--- START OF Records supplied ---

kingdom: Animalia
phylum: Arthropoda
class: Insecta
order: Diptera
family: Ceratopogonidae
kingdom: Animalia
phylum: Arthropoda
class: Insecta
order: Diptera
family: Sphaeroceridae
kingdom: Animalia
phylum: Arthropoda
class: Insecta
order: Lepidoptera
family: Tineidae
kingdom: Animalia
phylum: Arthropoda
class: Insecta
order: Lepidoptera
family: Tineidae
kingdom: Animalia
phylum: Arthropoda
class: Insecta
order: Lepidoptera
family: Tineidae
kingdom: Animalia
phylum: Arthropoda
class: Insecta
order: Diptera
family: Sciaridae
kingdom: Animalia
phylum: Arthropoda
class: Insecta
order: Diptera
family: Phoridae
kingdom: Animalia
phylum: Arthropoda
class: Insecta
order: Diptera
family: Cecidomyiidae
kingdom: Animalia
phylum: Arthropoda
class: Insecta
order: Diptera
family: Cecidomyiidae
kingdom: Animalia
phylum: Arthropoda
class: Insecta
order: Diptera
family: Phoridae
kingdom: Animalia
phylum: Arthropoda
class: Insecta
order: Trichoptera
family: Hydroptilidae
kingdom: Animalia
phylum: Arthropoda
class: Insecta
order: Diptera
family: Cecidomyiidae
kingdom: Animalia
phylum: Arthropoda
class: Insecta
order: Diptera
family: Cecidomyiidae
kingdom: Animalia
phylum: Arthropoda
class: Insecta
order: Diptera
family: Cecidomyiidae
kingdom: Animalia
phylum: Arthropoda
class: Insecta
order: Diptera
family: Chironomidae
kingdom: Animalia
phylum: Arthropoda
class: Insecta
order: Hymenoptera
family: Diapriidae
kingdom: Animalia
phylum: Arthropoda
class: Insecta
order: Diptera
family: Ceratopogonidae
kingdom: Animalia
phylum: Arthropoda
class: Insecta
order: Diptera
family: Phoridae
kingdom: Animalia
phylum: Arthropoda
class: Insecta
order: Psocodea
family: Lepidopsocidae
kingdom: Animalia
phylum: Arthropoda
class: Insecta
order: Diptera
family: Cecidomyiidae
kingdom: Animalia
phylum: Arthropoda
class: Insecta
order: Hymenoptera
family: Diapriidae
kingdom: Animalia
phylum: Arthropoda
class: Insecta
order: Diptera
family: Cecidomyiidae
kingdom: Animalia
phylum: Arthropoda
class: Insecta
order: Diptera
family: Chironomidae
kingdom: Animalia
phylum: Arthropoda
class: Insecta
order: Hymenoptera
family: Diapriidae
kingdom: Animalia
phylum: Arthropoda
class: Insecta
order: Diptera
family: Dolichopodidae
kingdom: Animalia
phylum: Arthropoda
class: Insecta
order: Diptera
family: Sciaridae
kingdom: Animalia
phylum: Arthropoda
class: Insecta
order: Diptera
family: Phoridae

--- END OF Records supplied ---

* [What is expected]: Starting at the line that contains "order: Psocodea" and ending with the last line of the items, rewrite those lines with every "family" changed to "fam." and everything else left as it is.

* [Finished answer]:
order: Psocodea
fam.: Lepidopsocidae
kingdom: Animalia
phylum: Arthropoda
class: Insecta
order: Diptera
fam.: Cecidomyiidae
kingdom: Animalia
phylum: Arthropoda
class: Insecta
order: Hymenoptera
fam.: Diapriidae
kingdom: Animalia
phylum: Arthropoda
class: Insecta
order: Diptera
fam.: Cecidomyiidae
kingdom: Animalia
phylum: Arthropoda
class: Insecta
order: Diptera
fam.: Chironomidae
kingdom: Animalia
phylum: Arthropoda
class: Insecta
order: Hymenoptera
fam.: Diapriidae
kingdom: Animalia
phylum: Arthropoda
class: Insecta
order: Diptera
fam.: Dolichopodidae
kingdom: Animalia
phylum: Arthropoda
class: Insecta
order: Diptera
fam.: Sciaridae
kingdom: Animalia
phylum: Arthropoda
class: Insecta
order: Diptera
fam.: Phoridae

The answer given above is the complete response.